Although the present invention has been shown and described in connection with embodiments thereof, it will be understood by those of ordinary skill in the art that various changes in form or detail may be made thereto without departing from the scope of the present invention defined by the following claims.

Claims

1. A method of selecting a transmission rate by a transmission rate selecting apparatus, the method comprising: assigning a weight to each of criteria for selecting a transmission rate per service class;calculating a score for each transmission rate per service class using statistics information collected for a plurality of transmission rates based on the weight-assigned criteria; andselecting a transmission rate for a service class based on the calculated score.

2. The method of claim 1, wherein the criteria include a throughput, a delay, a frame loss, and a jitter.

3. The method of claim 1, wherein the criteria include at least one of a received signal strength, a power consumption constraint, and a user defined preference.

4. The method of claim 1, wherein the weight is estimated based on a degree of importance of a criterion with respect to another criterion.

5. The method of claim 1, wherein the statistics information is collected based on a trial frame transmitted during data transmission.

6. The method of claim 5, wherein the trial frame is transmitted at a different transmission rate from a transmission rate of a normal frame.

7. The method of claim 5, wherein the trial frame is part of a frame carrying the data.

8. The method of claim 1, wherein the statistics information includes at least one of a frame loss rate, a delay, a throughput, and a retransmissions number for a corresponding frame.

9. The method of claim 1, wherein when the statistics information is not collected, the transmission rate per service class is set as an initial transmission rate estimated based on the weight.

10. The method of claim 1, wherein the transmission rate per service class is set as an MCS index corresponding to ½ of the total number of MCS (Modulation and Coding Scheme) indexes when the statistics information is not collected.
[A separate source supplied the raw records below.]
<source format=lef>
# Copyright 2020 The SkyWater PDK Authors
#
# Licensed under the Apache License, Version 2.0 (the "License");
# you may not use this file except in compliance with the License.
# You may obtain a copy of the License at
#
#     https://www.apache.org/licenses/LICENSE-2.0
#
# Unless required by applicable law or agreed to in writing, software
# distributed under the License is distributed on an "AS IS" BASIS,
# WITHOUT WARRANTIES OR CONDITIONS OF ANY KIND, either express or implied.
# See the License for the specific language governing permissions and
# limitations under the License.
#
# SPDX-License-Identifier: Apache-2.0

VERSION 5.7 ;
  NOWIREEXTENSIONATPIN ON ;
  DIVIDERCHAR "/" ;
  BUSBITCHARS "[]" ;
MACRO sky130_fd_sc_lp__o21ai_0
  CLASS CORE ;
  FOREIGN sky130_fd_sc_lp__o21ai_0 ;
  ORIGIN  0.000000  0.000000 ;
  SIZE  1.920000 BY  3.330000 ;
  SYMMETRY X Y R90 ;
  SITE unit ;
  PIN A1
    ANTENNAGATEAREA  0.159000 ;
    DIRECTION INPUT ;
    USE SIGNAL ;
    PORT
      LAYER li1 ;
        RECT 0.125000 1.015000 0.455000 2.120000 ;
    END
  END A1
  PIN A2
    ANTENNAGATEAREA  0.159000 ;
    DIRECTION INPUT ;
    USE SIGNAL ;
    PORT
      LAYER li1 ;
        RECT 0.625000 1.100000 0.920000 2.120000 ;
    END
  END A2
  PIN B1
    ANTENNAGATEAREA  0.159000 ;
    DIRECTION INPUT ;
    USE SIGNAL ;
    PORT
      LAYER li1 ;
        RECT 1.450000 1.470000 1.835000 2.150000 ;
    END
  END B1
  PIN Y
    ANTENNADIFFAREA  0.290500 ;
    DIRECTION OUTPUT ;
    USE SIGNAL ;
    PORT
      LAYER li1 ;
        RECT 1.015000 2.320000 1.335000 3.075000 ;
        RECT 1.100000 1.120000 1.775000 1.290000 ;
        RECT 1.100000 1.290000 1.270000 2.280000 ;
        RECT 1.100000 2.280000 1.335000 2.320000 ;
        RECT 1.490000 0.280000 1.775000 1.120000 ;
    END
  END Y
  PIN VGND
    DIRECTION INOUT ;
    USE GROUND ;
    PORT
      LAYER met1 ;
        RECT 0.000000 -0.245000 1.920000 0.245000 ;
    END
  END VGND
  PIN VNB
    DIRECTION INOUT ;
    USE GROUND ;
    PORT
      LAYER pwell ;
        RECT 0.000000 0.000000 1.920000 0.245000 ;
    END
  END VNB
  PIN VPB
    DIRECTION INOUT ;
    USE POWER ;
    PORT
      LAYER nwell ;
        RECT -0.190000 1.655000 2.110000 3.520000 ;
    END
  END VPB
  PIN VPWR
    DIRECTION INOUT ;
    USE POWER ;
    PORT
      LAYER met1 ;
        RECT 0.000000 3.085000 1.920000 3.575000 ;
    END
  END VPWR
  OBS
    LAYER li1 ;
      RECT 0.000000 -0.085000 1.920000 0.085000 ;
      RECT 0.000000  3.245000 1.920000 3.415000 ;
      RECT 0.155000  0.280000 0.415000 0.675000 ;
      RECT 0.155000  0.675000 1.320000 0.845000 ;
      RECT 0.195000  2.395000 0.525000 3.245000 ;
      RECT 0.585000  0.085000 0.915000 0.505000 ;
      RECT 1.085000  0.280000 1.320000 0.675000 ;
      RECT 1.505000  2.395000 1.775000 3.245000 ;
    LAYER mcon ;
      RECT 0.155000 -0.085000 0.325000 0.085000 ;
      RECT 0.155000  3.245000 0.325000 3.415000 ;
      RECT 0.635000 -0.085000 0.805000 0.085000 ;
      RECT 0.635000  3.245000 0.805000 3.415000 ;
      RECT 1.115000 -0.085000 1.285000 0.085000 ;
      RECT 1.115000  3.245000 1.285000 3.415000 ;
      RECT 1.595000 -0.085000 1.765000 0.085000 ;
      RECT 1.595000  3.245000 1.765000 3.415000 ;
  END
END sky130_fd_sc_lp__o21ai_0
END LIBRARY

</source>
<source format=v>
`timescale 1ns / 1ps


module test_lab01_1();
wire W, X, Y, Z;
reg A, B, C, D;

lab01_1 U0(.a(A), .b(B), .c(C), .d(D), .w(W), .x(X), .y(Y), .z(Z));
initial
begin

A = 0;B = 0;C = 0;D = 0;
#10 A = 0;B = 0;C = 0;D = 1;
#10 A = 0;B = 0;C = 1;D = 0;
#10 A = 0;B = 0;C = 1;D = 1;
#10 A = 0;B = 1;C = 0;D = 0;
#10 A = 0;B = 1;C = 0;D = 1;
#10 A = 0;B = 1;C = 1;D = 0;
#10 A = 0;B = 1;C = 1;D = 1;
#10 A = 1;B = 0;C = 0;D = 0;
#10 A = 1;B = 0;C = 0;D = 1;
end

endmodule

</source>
11. An apparatus of selecting a transmission rate, comprising: a weight assigning unit assigning a weight to each of criteria for selecting a transmission rate per service class;a score calculating unit calculating a score for each transmission rate per service class using statistics information collected for a plurality of transmission rates based on the weight-assigned criteria; anda transmission rate selecting unit selecting a transmission rate for a service class based on the calculated score.
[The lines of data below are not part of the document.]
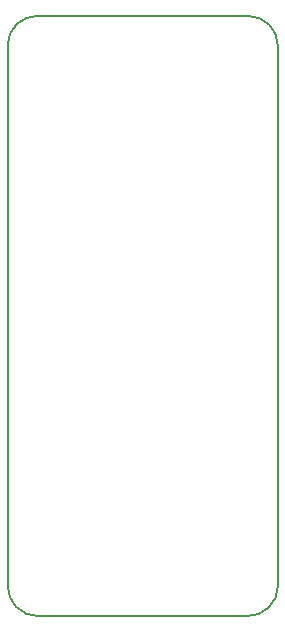
<source format=gbr>
%TF.GenerationSoftware,Altium Limited,Altium Designer,20.0.10 (225)*%
G04 Layer_Color=16711935*
%FSLAX26Y26*%
%MOIN*%
%TF.FileFunction,Other,Edge_Cutout*%
%TF.Part,Single*%
G01*
G75*
%TA.AperFunction,NonConductor*%
%ADD61C,0.005906*%
%ADD96C,0.005906*%
D61*
X306751Y2195597D02*
G03*
X206359Y2097193I-1968J-98404D01*
G01*
X306756Y195173D02*
X1005756D01*
X206693Y2097193D02*
X206693Y298236D01*
X1106299Y2095202D02*
X1106819Y295173D01*
X306770Y2195577D02*
X1006756D01*
D96*
X206372Y297181D02*
G03*
X306756Y194769I100384J-2008D01*
G01*
X1004748Y194789D02*
G03*
X1107160Y295173I2008J100384D01*
G01*
X1107140Y2093166D02*
G03*
X1006756Y2195577I-100384J2008D01*
G01*
%TF.MD5,c4bb0055a9e9d25b4352c254ae47044a*%
M02*

</source>
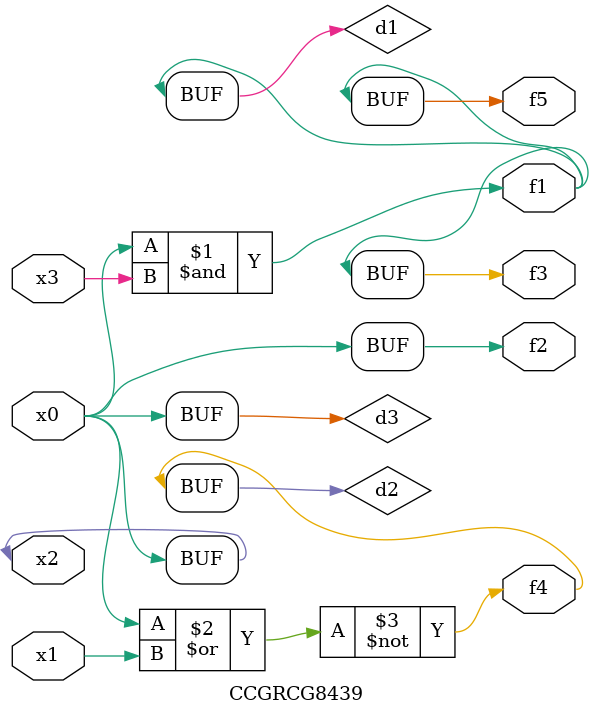
<source format=v>
module CCGRCG8439(
	input x0, x1, x2, x3,
	output f1, f2, f3, f4, f5
);

	wire d1, d2, d3;

	and (d1, x2, x3);
	nor (d2, x0, x1);
	buf (d3, x0, x2);
	assign f1 = d1;
	assign f2 = d3;
	assign f3 = d1;
	assign f4 = d2;
	assign f5 = d1;
endmodule

</source>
12. The apparatus of claim 11, wherein the criteria include a throughput, a delay, a frame loss, and a jitter.

13. The apparatus of claim 11, wherein the criteria include at least one of a received signal strength, a power consumption constraint, and a user defined preference.

14. The apparatus of claim 11, wherein the weight assigning unit assigns the weight based on a degree of importance of a criterion with respect to another criterion.
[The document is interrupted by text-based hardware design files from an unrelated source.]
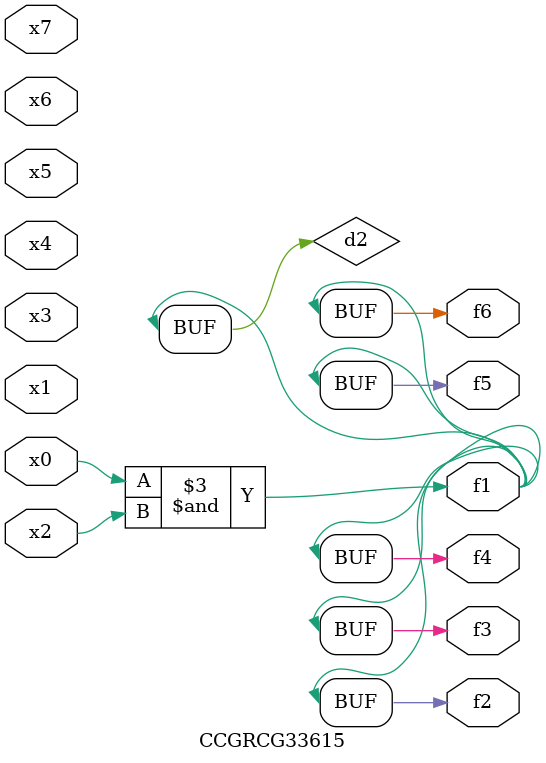
<source format=v>
module CCGRCG33615(
	input x0, x1, x2, x3, x4, x5, x6, x7,
	output f1, f2, f3, f4, f5, f6
);

	wire d1, d2;

	nor (d1, x3, x6);
	and (d2, x0, x2);
	assign f1 = d2;
	assign f2 = d2;
	assign f3 = d2;
	assign f4 = d2;
	assign f5 = d2;
	assign f6 = d2;
endmodule

</source>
15. The apparatus of claim 11, wherein the statistics information is collected based on a trial frame transmitted during data transmission.

16. The apparatus of claim 15, wherein the trial frame is transmitted at a different rate from a transmission rate of a normal frame.

17. The apparatus of claim 15, wherein the trial frame is part of a frame carrying the data.

18. The apparatus of claim 11, wherein the statistics information includes at least one of a frame loss rate, a delay, a throughput, and a retransmissions number for a corresponding frame.

19. The apparatus of claim 11, wherein the transmission rate selecting unit selects a transmission rate for the service class as an initial transmission rate estimated based on the weight when the statistics information is not collected.

20. The apparatus of claim 11, wherein the transmission rate selecting unit selects a transmission rate for the service class as an MCS (Modulation and Coding Scheme) index corresponding to ½ of the total number of MCS indexes when the statistics information is not collected.